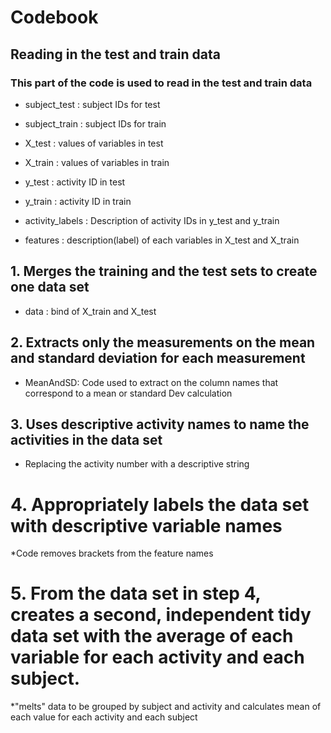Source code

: # Codebook

## Reading in the test and train data
### This part of the code is used to read in the test and train data
* subject_test : subject IDs for test

* subject_train : subject IDs for train

* X_test : values of variables in test

* X_train : values of variables in train

* y_test : activity ID in test

* y_train : activity ID in train

* activity_labels : Description of activity IDs in y_test and y_train

* features : description(label) of each variables in X_test and X_train

## 1. Merges the training and the test sets to create one data set

* data : bind of X_train and X_test

## 2. Extracts only the measurements on the mean and standard deviation for each measurement

* MeanAndSD: Code used to extract on the column names that correspond to a mean or standard Dev calculation

## 3. Uses descriptive activity names to name the activities in the data set
* Replacing the activity number with a descriptive string

# 4. Appropriately labels the data set with descriptive variable names
*Code removes brackets from the feature names

# 5. From the data set in step 4, creates a second, independent tidy data set with the average of each variable for each activity and each subject.
*"melts" data to be grouped by subject and activity and calculates mean of each value for each activity and each subject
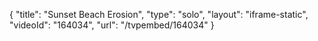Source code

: {
    "title": "Sunset Beach Erosion",
    "type": "solo",
    "layout": "iframe-static",
    "videoId": "164034",
    "url": "\/tvpembed\/164034"
}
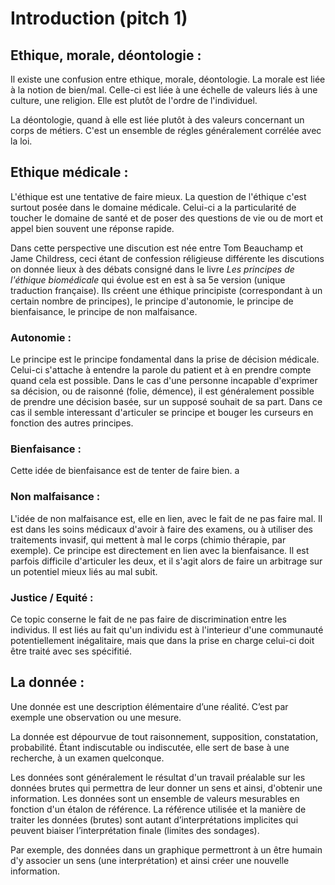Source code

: # Introduction (pitch 1)


## Ethique, morale, déontologie : 

Il existe une confusion entre ethique, morale, déontologie. La morale est liée à la notion de bien/mal. Celle-ci est liée à une échelle de valeurs liés à une culture, une religion. Elle est plutôt de l'ordre de l'individuel. 

La déontologie, quand à elle est liée plutôt à des valeurs concernant un corps de métiers. C'est un ensemble de régles généralement corrélée avec la loi. 

## Ethique médicale :

L'éthique est une tentative de faire mieux. La question de l'éthique c'est surtout posée dans le domaine médicale. Celui-ci a la particularité de toucher le domaine de santé et de poser des questions de vie ou de mort et appel bien souvent une réponse rapide. 

Dans cette perspective une discution est née entre Tom Beauchamp et Jame Childress, ceci étant de confession réligieuse différente les discutions on donnée lieux à des débats consigné dans le livre *Les principes de l'éthique biomédicale* qui évolue est en est à sa 5e version (unique traduction française).
Ils créent une éthique principiste (correspondant à un certain nombre de principes), le principe d'autonomie, le principe de bienfaisance, le principe de non malfaisance.

### Autonomie : 

Le principe est le principe fondamental dans la prise de décision médicale. Celui-ci s'attache à entendre la parole du patient et à en prendre compte quand cela est possible. Dans le cas d'une personne incapable d'exprimer sa décision, ou de raisonné (folie, démence), il est généralement possible de prendre une décision basée, sur un supposé souhait de sa part. Dans ce cas il semble interessant d'articuler se principe et bouger les curseurs en fonction des autres principes. 


### Bienfaisance : 

Cette idée de bienfaisance est de tenter de faire bien. a


### Non malfaisance : 

L'idée de non malfaisance est, elle en lien, avec le fait de ne pas faire mal. Il est dans les soins médicaux d'avoir à faire des examens, ou à utiliser des traitements invasif, qui mettent à mal le corps (chimio thérapie, par exemple). Ce principe est directement en lien avec la bienfaisance. Il est parfois difficile d'articuler les deux, et il s'agit alors de faire un arbitrage sur un potentiel mieux liés au mal subit. 


### Justice / Equité : 

Ce topic conserne le fait de ne pas faire de discrimination entre les individus. Il est liés au fait qu'un individu est à l'interieur d'une communauté potentiellement inégalitaire, mais que dans la prise en charge celui-ci doit être traité avec ses spécifitié. 

## La donnée : 
Une donnée est une description élémentaire d’une réalité. C’est par exemple une observation ou une mesure.

La donnée est dépourvue de tout raisonnement, supposition, constatation, probabilité. Étant indiscutable ou indiscutée, elle sert de base à une recherche, à un examen quelconque.

Les données sont généralement le résultat d'un travail préalable sur les données brutes qui permettra de leur donner un sens et ainsi, d'obtenir une information. Les données sont un ensemble de valeurs mesurables en fonction d'un étalon de référence. La référence utilisée et la manière de traiter les données (brutes) sont autant d’interprétations implicites qui peuvent biaiser l’interprétation finale (limites des sondages).

Par exemple, des données dans un graphique permettront à un être humain d'y associer un sens (une interprétation) et ainsi créer une nouvelle information.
-------------------------
▶ **Problem requirements**: Your response should contain each line of the listing in which the word "idée" occurs.

▶ **Answer area**:
Cette idée de bienfaisance est de tenter de faire bien. a
L'idée de non malfaisance est, elle en lien, avec le fait de ne pas faire mal. Il est dans les soins médicaux d'avoir à faire des examens, ou à utiliser des traitements invasif, qui mettent à mal le corps (chimio thérapie, par exemple). Ce principe est directement en lien avec la bienfaisance. Il est parfois difficile d'articuler les deux, et il s'agit alors de faire un arbitrage sur un potentiel mieux liés au mal subit. 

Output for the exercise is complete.